# Data listing
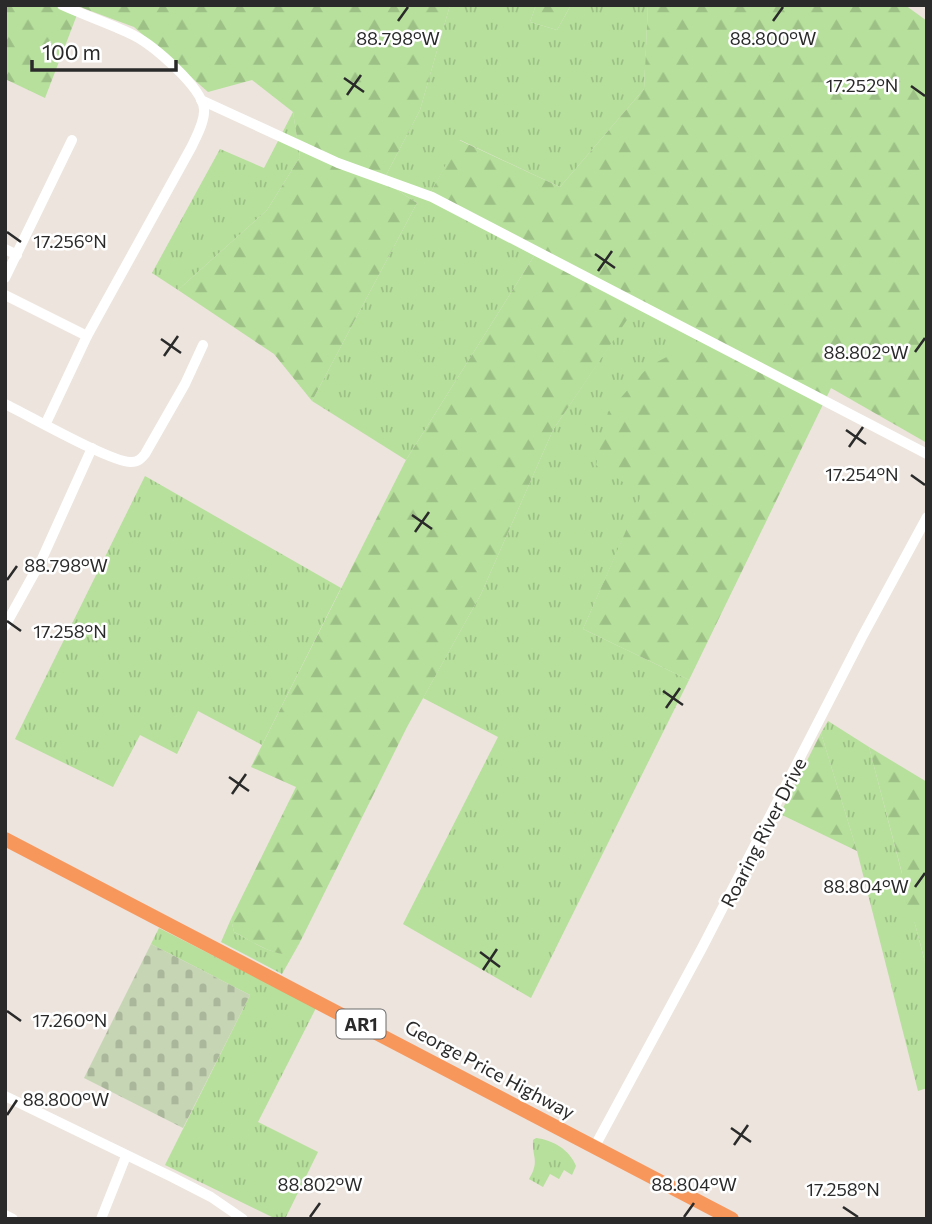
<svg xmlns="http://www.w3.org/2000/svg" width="932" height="1224" font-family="Commissioner,sans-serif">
<defs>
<pattern id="grass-tufts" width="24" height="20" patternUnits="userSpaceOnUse" patternTransform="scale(1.75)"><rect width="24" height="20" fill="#b6e09b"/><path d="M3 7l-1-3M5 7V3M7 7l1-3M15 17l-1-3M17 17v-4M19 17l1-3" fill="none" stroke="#9dc086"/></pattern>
<pattern id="forest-firs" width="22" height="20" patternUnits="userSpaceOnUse" patternTransform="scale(1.75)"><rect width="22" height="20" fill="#b6e09b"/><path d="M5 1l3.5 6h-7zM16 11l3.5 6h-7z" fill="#9dc086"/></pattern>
<pattern id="cemetery-stones" width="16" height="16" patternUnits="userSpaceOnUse" patternTransform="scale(1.75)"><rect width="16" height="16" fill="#c6d5b4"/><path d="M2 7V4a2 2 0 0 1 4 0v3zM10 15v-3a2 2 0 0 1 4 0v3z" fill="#aab79b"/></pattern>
</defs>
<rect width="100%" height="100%" fill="#ece4dd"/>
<g fill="url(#grass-tufts)">
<polygon points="450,5 536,5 530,22 557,30 571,5 648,5 644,89 560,187 460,140 431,192 539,248 406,460 312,401 417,203 383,181 420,110"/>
<polygon points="293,112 300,157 267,210 178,290 152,273 220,149 264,168"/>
<polygon points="637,304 703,339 643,493 583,629 689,680 531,998 403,924 498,737 423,698 481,594 553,430"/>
<polygon points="145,476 341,588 262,745 198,711 177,754 140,735 113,787 15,739"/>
<polygon points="828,721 869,747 927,970 927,1088 918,1091 857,851 821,733"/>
<path d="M231,919L234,932C246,938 277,959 290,952C294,951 296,947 299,944L282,974L221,942Z"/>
<polygon points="159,928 316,1008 258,1122 318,1152 285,1219 276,1219 165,1165 250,995 151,944"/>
<path d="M536,1138C553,1140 570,1150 576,1166L572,1175L564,1170L559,1179L550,1174L543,1187L529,1179C540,1161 532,1158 533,1140Z"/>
</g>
<g fill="url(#forest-firs)">
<polygon points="5,5 450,5 420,110 383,181 417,203 312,401 274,354 178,290 267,210 300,157 293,112 252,80 208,92 134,27 80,7 45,98 5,79"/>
<polygon points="536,5 571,5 557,30 530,22"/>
<path d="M648,5H905L927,21V443L831,388L689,680L583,629L642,494L596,465L608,412L649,366L702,339L637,305L553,430L481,594L407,727L299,944C296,947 294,951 290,953C277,959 246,938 234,932L231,919L296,787L251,767L406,460L539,248L431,192L459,140L560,187L644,89Z"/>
<polygon points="821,733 857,851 780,814"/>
<polygon points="869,747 927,782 927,994 924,958 915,924 900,887 902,873"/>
</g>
<polygon fill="url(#cemetery-stones)" points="151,944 250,995 183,1128 84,1078"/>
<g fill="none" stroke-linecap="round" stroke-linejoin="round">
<g stroke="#fff" stroke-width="10">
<polyline points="201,100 338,163 432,197 927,454"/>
<polyline points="5,249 17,255"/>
<polyline points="5,278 72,140"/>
<polyline points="5,295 87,336"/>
<path d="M5,404C28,415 112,463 131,462C138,462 141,459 145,454L185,384L203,345"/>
<path d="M46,423L87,336L192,146C197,135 205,121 204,109C202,87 153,45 133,35C111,24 86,16 62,5"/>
<polyline points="5,626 41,561 92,448"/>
<polyline points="5,1096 172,1177 211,1197 243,1219"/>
<polyline points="595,1146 702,948 862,637 927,517"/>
<polyline points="5,1215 13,1219"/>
<polyline points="101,1219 126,1156"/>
</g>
<polyline stroke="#f8975c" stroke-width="14" points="5,839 732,1219"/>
</g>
<path fill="none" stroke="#2a2a2a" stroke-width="2.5" d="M398,21L408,7M773,21L783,7M344,78L364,92M911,86L925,96M347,95L361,75M7,232L21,242M595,254L615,268M598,271L612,251M161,339L181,353M915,352L925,338M164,356L178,336M846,430L866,444M849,447L863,427M911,475L925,485M412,515L432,529M415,532L429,512M7,580L17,566M7,621L21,631M663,691L683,705M666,708L680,688M229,777L249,791M232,794L246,774M915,887L925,873M480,952L500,967M483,970L497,949M7,1011L21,1021M7,1115L17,1100M731,1128L751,1142M734,1145L748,1125M843,1207L858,1217M310,1217L320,1203M684,1217L694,1203"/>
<g text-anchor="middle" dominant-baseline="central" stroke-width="5" stroke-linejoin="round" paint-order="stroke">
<rect fill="#fff" stroke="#6a6a6a" stroke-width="2" x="336.5" y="1009.5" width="49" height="29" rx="5"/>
<g font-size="18" font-weight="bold" fill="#2a2a2a">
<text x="361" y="1024">AR1</text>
</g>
<g font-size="19" fill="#2a2a2a" stroke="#fff">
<text transform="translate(763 832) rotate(-63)">Roaring River Drive</text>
<text transform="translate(490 1069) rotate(28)">George Price Highway</text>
</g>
</g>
<g font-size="18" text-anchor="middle" fill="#2a2a2a" stroke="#fff" stroke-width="5" stroke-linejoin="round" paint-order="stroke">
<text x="398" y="45">88.798°W</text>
<text x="773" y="45">88.800°W</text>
<text x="862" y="92">17.252°N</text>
<text x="70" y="248">17.256°N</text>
<text x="866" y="359">88.802°W</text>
<text x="862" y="481">17.254°N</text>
<text x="66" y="572">88.798°W</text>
<text x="70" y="638">17.258°N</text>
<text x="866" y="893">88.804°W</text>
<text x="70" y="1027">17.260°N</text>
<text x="66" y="1106">88.800°W</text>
<text x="320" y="1191">88.802°W</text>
<text x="694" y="1191">88.804°W</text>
<text x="843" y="1196">17.258°N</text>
</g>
<rect width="932" height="1224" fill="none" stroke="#2a2a2a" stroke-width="14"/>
<path d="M32 60v10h144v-10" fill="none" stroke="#2a2a2a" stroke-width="3.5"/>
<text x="42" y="60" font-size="21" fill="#2a2a2a" stroke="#ffffff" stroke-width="5" paint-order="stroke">100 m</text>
</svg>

# Directions for this task
Write out the data word for word. Any picture is to be skipped.

# Exercise result
<svg xmlns="http://www.w3.org/2000/svg" width="932" height="1224" font-family="Commissioner,sans-serif">
<defs>
<pattern id="grass-tufts" width="24" height="20" patternUnits="userSpaceOnUse" patternTransform="scale(1.75)"><rect width="24" height="20" fill="#b6e09b"/><path d="M3 7l-1-3M5 7V3M7 7l1-3M15 17l-1-3M17 17v-4M19 17l1-3" fill="none" stroke="#9dc086"/></pattern>
<pattern id="forest-firs" width="22" height="20" patternUnits="userSpaceOnUse" patternTransform="scale(1.75)"><rect width="22" height="20" fill="#b6e09b"/><path d="M5 1l3.5 6h-7zM16 11l3.5 6h-7z" fill="#9dc086"/></pattern>
<pattern id="cemetery-stones" width="16" height="16" patternUnits="userSpaceOnUse" patternTransform="scale(1.75)"><rect width="16" height="16" fill="#c6d5b4"/><path d="M2 7V4a2 2 0 0 1 4 0v3zM10 15v-3a2 2 0 0 1 4 0v3z" fill="#aab79b"/></pattern>
</defs>
<rect width="100%" height="100%" fill="#ece4dd"/>
<g fill="url(#grass-tufts)">
<polygon points="450,5 536,5 530,22 557,30 571,5 648,5 644,89 560,187 460,140 431,192 539,248 406,460 312,401 417,203 383,181 420,110"/>
<polygon points="293,112 300,157 267,210 178,290 152,273 220,149 264,168"/>
<polygon points="637,304 703,339 643,493 583,629 689,680 531,998 403,924 498,737 423,698 481,594 553,430"/>
<polygon points="145,476 341,588 262,745 198,711 177,754 140,735 113,787 15,739"/>
<polygon points="828,721 869,747 927,970 927,1088 918,1091 857,851 821,733"/>
<path d="M231,919L234,932C246,938 277,959 290,952C294,951 296,947 299,944L282,974L221,942Z"/>
<polygon points="159,928 316,1008 258,1122 318,1152 285,1219 276,1219 165,1165 250,995 151,944"/>
<path d="M536,1138C553,1140 570,1150 576,1166L572,1175L564,1170L559,1179L550,1174L543,1187L529,1179C540,1161 532,1158 533,1140Z"/>
</g>
<g fill="url(#forest-firs)">
<polygon points="5,5 450,5 420,110 383,181 417,203 312,401 274,354 178,290 267,210 300,157 293,112 252,80 208,92 134,27 80,7 45,98 5,79"/>
<polygon points="536,5 571,5 557,30 530,22"/>
<path d="M648,5H905L927,21V443L831,388L689,680L583,629L642,494L596,465L608,412L649,366L702,339L637,305L553,430L481,594L407,727L299,944C296,947 294,951 290,953C277,959 246,938 234,932L231,919L296,787L251,767L406,460L539,248L431,192L459,140L560,187L644,89Z"/>
<polygon points="821,733 857,851 780,814"/>
<polygon points="869,747 927,782 927,994 924,958 915,924 900,887 902,873"/>
</g>
<polygon fill="url(#cemetery-stones)" points="151,944 250,995 183,1128 84,1078"/>
<g fill="none" stroke-linecap="round" stroke-linejoin="round">
<g stroke="#fff" stroke-width="10">
<polyline points="201,100 338,163 432,197 927,454"/>
<polyline points="5,249 17,255"/>
<polyline points="5,278 72,140"/>
<polyline points="5,295 87,336"/>
<path d="M5,404C28,415 112,463 131,462C138,462 141,459 145,454L185,384L203,345"/>
<path d="M46,423L87,336L192,146C197,135 205,121 204,109C202,87 153,45 133,35C111,24 86,16 62,5"/>
<polyline points="5,626 41,561 92,448"/>
<polyline points="5,1096 172,1177 211,1197 243,1219"/>
<polyline points="595,1146 702,948 862,637 927,517"/>
<polyline points="5,1215 13,1219"/>
<polyline points="101,1219 126,1156"/>
</g>
<polyline stroke="#f8975c" stroke-width="14" points="5,839 732,1219"/>
</g>
<path fill="none" stroke="#2a2a2a" stroke-width="2.5" d="M398,21L408,7M773,21L783,7M344,78L364,92M911,86L925,96M347,95L361,75M7,232L21,242M595,254L615,268M598,271L612,251M161,339L181,353M915,352L925,338M164,356L178,336M846,430L866,444M849,447L863,427M911,475L925,485M412,515L432,529M415,532L429,512M7,580L17,566M7,621L21,631M663,691L683,705M666,708L680,688M229,777L249,791M232,794L246,774M915,887L925,873M480,952L500,967M483,970L497,949M7,1011L21,1021M7,1115L17,1100M731,1128L751,1142M734,1145L748,1125M843,1207L858,1217M310,1217L320,1203M684,1217L694,1203"/>
<g text-anchor="middle" dominant-baseline="central" stroke-width="5" stroke-linejoin="round" paint-order="stroke">
<rect fill="#fff" stroke="#6a6a6a" stroke-width="2" x="336.5" y="1009.5" width="49" height="29" rx="5"/>
<g font-size="18" font-weight="bold" fill="#2a2a2a">
<text x="361" y="1024">AR1</text>
</g>
<g font-size="19" fill="#2a2a2a" stroke="#fff">
<text transform="translate(763 832) rotate(-63)">Roaring River Drive</text>
<text transform="translate(490 1069) rotate(28)">George Price Highway</text>
</g>
</g>
<g font-size="18" text-anchor="middle" fill="#2a2a2a" stroke="#fff" stroke-width="5" stroke-linejoin="round" paint-order="stroke">
<text x="398" y="45">88.798°W</text>
<text x="773" y="45">88.800°W</text>
<text x="862" y="92">17.252°N</text>
<text x="70" y="248">17.256°N</text>
<text x="866" y="359">88.802°W</text>
<text x="862" y="481">17.254°N</text>
<text x="66" y="572">88.798°W</text>
<text x="70" y="638">17.258°N</text>
<text x="866" y="893">88.804°W</text>
<text x="70" y="1027">17.260°N</text>
<text x="66" y="1106">88.800°W</text>
<text x="320" y="1191">88.802°W</text>
<text x="694" y="1191">88.804°W</text>
<text x="843" y="1196">17.258°N</text>
</g>
<rect width="932" height="1224" fill="none" stroke="#2a2a2a" stroke-width="14"/>
<path d="M32 60v10h144v-10" fill="none" stroke="#2a2a2a" stroke-width="3.5"/>
<text x="42" y="60" font-size="21" fill="#2a2a2a" stroke="#ffffff" stroke-width="5" paint-order="stroke">100 m</text>
</svg>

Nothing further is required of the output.